Des donateurs sont stimulés par le prestige du musée et acceptent de céder des pièces uniques comme le pourpoint de Charles de Blois donné par Julien Chappée en 1924.
A la fin des années vingt, un premier inventaire est dressé par Henri d’Hennezel, successeur de Raymond Cox, qui dénombre 552 000 pièces.
Après leur évacuation pendant la guerre, les collections sont stockées et présentées dans l’hôtel de Villeroy, 34 rue de la Charité à Lyon. Le nouveau Musée des Tissus est inauguré en 1950, mitoyen du Musée des Arts décoratifs installé dans l’hôtel Lacroix en 1925.
Le musée reçoit des dépôts du Conseil des Prud’hommes de Lyon qui confie ses registres au musée en 1974 et en 1986 de l’École municipale de tissage avec près de sept cents étoffes ou mises en carte. Parmi les prestigieux donateurs, Charles Arsène-Henry pour l’art asiatique, Sonia Delaunay avec ses travaux pour l’Atelier simultané, Raoul Dufy.
Aujourd’hui le Musée des Tissus possède l’une des plus riches collections textiles du monde, retraçant plus de 4000 ans d’histoire de l’étoffe avec plus de 2,5 millions de textiles remontant au xxve siècle av.
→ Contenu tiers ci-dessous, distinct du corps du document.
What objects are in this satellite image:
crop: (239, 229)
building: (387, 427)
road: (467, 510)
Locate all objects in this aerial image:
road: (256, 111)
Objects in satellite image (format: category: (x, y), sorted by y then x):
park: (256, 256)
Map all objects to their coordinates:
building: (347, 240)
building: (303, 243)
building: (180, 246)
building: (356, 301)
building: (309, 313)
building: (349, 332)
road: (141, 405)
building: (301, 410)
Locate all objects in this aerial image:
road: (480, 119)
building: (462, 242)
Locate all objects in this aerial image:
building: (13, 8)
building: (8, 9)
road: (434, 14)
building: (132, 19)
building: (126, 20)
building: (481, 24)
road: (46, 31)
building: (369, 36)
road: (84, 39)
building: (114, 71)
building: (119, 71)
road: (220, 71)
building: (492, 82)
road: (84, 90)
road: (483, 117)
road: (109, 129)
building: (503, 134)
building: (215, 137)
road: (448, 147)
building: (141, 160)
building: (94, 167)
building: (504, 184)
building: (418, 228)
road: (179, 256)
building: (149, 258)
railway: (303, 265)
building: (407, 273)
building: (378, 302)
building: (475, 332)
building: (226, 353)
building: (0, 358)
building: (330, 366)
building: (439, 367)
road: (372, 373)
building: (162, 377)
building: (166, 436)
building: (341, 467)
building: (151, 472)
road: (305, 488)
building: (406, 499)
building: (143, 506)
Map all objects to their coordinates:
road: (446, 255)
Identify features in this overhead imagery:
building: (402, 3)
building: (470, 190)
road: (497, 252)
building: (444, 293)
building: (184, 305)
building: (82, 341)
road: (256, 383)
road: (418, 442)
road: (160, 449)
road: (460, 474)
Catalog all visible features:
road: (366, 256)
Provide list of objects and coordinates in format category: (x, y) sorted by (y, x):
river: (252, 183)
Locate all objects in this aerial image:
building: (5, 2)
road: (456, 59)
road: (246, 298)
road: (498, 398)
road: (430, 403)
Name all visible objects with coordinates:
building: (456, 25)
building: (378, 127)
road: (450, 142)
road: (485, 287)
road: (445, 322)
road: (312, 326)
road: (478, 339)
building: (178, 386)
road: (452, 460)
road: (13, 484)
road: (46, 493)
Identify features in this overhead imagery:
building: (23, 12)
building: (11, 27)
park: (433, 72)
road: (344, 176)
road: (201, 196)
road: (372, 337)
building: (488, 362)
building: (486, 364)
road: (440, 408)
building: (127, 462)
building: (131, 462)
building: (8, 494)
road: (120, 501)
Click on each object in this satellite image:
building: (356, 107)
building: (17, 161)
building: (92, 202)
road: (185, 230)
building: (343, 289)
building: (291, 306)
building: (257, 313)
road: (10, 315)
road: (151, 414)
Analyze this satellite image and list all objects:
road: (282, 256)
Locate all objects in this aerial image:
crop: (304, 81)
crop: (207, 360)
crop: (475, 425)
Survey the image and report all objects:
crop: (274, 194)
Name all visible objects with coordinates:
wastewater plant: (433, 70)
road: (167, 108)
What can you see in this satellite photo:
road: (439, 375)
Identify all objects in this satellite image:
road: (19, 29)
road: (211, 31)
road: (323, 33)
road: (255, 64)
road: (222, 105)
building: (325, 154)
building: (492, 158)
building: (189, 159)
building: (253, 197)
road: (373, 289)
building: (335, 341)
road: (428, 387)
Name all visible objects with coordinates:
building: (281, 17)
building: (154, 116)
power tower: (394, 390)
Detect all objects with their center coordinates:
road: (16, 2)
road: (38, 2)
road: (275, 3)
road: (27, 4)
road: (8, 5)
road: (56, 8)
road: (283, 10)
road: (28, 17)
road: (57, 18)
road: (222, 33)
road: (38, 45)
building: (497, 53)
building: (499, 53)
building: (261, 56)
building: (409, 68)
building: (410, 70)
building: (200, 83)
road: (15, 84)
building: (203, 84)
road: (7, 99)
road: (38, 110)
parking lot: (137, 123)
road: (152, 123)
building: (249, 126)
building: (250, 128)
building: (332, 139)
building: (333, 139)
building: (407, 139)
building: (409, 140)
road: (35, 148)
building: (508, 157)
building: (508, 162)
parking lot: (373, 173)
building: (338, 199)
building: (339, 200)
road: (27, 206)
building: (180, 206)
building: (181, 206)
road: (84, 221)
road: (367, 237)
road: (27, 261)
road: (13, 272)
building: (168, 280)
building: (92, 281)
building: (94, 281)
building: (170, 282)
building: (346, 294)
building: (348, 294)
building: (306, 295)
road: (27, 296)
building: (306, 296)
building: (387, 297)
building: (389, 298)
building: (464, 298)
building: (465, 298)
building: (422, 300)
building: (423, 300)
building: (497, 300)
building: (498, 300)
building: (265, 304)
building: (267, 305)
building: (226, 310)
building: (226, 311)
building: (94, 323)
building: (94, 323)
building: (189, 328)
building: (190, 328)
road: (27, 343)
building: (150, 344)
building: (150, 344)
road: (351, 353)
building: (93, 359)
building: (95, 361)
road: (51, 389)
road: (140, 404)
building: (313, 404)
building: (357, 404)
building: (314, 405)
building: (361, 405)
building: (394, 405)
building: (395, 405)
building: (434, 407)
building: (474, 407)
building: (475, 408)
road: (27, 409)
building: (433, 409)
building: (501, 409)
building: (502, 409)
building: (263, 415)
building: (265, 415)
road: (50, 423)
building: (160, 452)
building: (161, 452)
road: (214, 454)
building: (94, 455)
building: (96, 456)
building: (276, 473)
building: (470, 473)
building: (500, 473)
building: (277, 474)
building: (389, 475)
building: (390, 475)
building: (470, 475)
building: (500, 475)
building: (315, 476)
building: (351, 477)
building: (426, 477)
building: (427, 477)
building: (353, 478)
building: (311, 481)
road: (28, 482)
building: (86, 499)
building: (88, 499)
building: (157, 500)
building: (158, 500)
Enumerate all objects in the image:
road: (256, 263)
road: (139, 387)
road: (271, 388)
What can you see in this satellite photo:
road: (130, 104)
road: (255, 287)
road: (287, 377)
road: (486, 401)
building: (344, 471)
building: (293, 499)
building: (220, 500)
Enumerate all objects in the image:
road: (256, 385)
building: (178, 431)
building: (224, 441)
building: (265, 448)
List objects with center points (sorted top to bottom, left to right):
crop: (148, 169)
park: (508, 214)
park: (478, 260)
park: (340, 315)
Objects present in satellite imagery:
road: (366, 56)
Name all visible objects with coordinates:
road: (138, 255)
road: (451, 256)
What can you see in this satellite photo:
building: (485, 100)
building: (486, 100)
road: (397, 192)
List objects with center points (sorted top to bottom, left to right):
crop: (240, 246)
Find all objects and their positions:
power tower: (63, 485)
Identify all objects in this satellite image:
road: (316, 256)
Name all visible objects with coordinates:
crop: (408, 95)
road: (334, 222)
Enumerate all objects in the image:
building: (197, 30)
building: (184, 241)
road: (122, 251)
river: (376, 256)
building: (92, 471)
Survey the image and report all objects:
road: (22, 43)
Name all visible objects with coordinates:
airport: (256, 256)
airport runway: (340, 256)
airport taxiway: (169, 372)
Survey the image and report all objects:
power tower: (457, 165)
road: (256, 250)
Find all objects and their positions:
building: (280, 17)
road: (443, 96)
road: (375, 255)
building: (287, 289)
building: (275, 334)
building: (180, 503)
J.C. L’histoire de la soierie à Lyon y occupe une place insigne avec les productions des dessinateurs-ornemanistes Jean Pillement, Philippe de la Salle Dugourc.
La mission conservatrice du Musée des Tissus se complète de celle d’un pôle de recherche dans le domaine du textile avec son centre de documentation-bibliothèque (30 000 ouvrages) et d’un enseignement dispensé par le CIETA (Centre international d’Étude des Textiles Anciens).